Start SELECTED PASSAGE

In an effort to better protect critical infrastructure, House representatives and Federal cybersecurity officials spoke today about how to most effectively identify the nation’s most systemically important critical infrastructure.

 

Such a list of entities, and where current efforts stand, was the topic of a House Cybersecurity, Infrastructure Protection, and Innovation Subcommittee Hearing today.  

 

“Fortunately, we know that Congress can still come together to tackle big challenges, subcommittee chair Yvette Clarke, D-N.Y., opened. “Most recently, enacted Cyber Incident Reporting legislation as proof of that.”

 

“My goal today is to get testimony that will help us answer the question, What’s next?” Clarke continued. “How do we continue to mature the way the government engages with critical infrastructure, particularly those entities that are the most critical of the critical or – as the cyber solarium commission put it – our systemically important critical infrastructure?”

 

The hearing called Eric Goldstein, Executive Assistant Director for Cybersecurity at the Cybersecurity and Infrastructure Security Agency (CISA); Robert Knake, deputy national cyber director for strategy and budget and acting principal deputy national cyber director in the Office of the National Cyber Director (ONCD); and Tina Won Sherman, director of homeland security and justice at the Government Accountability Office (GAO) to answer Clarke’s questions.

 

“[CISA’s] core goal is ensuring the continuity and resilience of national critical functions,” Goldstein said in his opening statement. “For this reason, at CISA, we are focused on identifying these systemically important entities or SIE’s as we call them, which, if degraded, would cause debilitating systemic or cascading impacts to national critical functions.”

 

“We are engaged today in a rigorous effort to identify these entities understand how they support national critical functions and think creatively about how we can work collaboratively to build our operational collaboration and support these entities to reasonably assure the continuity of national critical functions under all conditions,” Goldstein added.

 

Lawmakers have introduced various efforts to identify such systemically important critical infrastructure, including a legislative attempt by House Homeland Security Committee ranking member John Katko, R-N.Y., introduced last October. However, to date, no such legislation has been enacted.

 

Answering a line of questioning by Clarke, Goldstein said that even if they were to designate the nation’s SIEs today, CISA does not currently have the authority to compel the organizations to share information about the security measures they have in place, their vendors or supply chains, or their relative security risks or vulnerabilities.

End SELECTED PASSAGE

**SHORT EXERCISE A**
Decide whether each statement agrees with the report on the critical infrastructure hearing, answering yes or no and quoting the words from the report that settle it: (i) The legislation Katko introduced last October has been enacted. (ii) CISA refers to systemically important entities as SIEs. (iii) Goldstein said CISA currently has the authority to compel designated organizations to share information about their vendors.
**SHORT EXERCISE B**
Carry the report on the critical infrastructure hearing forward from its final sentence.

Start EXTRACTED DATA

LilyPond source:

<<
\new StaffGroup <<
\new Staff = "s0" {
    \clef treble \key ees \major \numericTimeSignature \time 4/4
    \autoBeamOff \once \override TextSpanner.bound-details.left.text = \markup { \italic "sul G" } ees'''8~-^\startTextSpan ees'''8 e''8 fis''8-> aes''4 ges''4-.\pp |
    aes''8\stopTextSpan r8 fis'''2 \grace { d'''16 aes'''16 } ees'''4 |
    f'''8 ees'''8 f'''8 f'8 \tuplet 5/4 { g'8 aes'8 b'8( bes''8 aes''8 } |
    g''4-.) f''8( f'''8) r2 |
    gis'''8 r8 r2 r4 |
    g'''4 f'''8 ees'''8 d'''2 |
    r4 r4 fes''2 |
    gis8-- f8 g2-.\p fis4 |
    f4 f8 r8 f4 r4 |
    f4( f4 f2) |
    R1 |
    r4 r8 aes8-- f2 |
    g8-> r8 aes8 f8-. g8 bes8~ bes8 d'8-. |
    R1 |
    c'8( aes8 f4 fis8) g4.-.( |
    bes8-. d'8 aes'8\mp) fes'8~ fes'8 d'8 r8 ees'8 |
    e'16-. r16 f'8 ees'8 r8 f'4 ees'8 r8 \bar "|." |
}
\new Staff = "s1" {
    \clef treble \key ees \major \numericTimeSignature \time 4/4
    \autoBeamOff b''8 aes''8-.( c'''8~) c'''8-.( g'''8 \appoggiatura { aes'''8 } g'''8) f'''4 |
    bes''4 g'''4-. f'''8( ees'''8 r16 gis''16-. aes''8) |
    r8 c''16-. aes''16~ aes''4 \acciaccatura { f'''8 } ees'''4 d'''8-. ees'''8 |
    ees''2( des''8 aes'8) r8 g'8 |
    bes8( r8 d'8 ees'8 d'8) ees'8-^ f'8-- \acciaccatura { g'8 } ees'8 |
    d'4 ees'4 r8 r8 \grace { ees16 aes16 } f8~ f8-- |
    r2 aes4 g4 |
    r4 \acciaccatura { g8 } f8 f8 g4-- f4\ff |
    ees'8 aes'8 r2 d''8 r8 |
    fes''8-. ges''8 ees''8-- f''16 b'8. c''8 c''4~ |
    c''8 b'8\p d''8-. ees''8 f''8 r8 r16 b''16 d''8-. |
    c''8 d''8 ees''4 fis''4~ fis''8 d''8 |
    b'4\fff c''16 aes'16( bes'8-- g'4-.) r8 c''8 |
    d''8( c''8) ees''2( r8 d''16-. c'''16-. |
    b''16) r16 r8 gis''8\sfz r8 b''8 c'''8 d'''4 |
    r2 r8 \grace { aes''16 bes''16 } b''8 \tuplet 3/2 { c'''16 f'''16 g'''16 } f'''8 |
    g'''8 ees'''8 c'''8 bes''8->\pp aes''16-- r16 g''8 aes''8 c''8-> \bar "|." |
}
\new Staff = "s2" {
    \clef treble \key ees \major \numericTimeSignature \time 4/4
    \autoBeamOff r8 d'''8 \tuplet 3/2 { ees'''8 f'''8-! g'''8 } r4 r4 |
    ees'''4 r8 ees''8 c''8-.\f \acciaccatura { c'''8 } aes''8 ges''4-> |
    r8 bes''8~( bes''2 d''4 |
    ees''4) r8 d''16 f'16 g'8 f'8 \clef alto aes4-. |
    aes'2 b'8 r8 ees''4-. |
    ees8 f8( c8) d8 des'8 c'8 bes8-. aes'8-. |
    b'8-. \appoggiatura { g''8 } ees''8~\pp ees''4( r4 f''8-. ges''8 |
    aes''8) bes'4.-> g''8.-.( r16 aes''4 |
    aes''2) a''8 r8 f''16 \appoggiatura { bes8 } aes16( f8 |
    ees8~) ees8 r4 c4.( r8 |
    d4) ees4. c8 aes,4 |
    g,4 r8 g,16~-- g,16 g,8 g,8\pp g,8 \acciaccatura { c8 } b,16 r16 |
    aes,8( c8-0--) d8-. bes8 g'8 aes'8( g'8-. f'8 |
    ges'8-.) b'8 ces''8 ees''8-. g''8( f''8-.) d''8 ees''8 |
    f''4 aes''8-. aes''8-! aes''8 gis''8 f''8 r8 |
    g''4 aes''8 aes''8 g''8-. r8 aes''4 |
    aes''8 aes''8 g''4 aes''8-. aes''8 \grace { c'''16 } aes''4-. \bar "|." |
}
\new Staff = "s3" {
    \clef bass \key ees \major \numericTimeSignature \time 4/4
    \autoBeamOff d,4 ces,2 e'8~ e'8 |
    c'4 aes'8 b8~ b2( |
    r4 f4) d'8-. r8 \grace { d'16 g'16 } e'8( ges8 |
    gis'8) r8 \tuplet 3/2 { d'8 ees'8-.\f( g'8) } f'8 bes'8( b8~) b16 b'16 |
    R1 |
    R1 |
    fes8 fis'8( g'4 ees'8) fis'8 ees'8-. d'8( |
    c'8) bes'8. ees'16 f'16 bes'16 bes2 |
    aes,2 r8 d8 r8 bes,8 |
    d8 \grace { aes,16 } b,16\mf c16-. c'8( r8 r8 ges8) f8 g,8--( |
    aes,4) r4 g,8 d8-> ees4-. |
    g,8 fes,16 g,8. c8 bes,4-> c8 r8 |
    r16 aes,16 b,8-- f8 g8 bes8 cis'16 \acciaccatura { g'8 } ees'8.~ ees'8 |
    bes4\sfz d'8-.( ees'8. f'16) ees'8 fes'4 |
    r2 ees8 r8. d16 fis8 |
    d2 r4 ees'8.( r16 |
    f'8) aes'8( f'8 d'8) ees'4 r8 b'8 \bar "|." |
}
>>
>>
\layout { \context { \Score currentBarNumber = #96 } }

End EXTRACTED DATA

**WRITTEN ANSWER A**
(i) No: "However, to date, no such legislation has been enacted."
(ii) Yes: "identifying these systemically important entities or SIE’s as we call them"
(iii) No: "CISA does not currently have the authority to compel the organizations to share information about the security measures they have in place, their vendors or supply chains"

**WRITTEN ANSWER B**
While CISA doesn’t have the ability to compel such collaboration, Knake took time to credit the levels of success and collaboration that current public-private partnerships, like CISA’s Joint Cyber Defense Collaborative (JCDC), have already led to.

 

“I think we really need to recognize how far we have actually come, particularly, in the last few years,” Knake said in his opening statement. “We’ve gone from a partnership that was fundamentally about having meetings between public policy officials and companies, and public policy officials and organizations, to one in which we have operational collaboration that in some cases is side-by-side, shoulder-to-shoulder.”

 

“Even more importantly, [operational collaboration] has been virtualized, so that people at large companies – these systemically important entities – can engage with the private sector, with the government and can do it in real-time from where they are,” Knake added. “This is a massive leap that the JCDC has really enabled over the last year, and we’re really seeing the benefits of that maturation as we confront the Russians.”

 

Sherman also emphasized the role that such collaborations play in protecting SIEs but also added that the current voluntary nature of such collaboration poses a challenge to protecting the nation’s critical infrastructure.

 

“Protecting the assets, systems, and networks that underpin our daily lives is a pressing and monumental task,” Sherman said. “We must safeguard not only our oil and gas pipelines are water and food manufacturing facilities, but also our cell towers and satellites are financial and health institutions and more from cyber and other attacks that occur almost daily.”

 

“One of the repeated themes that cuts across this work is the continued need to improve collaboration between the government and the private sector,” Sherman added. “The diffuse and voluntary nature of the critical infrastructure landscape continues to pose a range of challenges to this community from implementing security standards and effectively analyzing risks to sharing threat-related information and providing timely support and guidance to stakeholders.”

 

While the goal of the hearing was not to come to a consensus on exactly how to protect SIEs and how to legislate their protection, both witnesses and lawmakers agreed on the need to at least start by identifying SIEs and creating a list that can adapt and change. Such a list is needed because, as Katko R-N.Y., put it, “if all critical infrastructure is systemically important, then nothing is.”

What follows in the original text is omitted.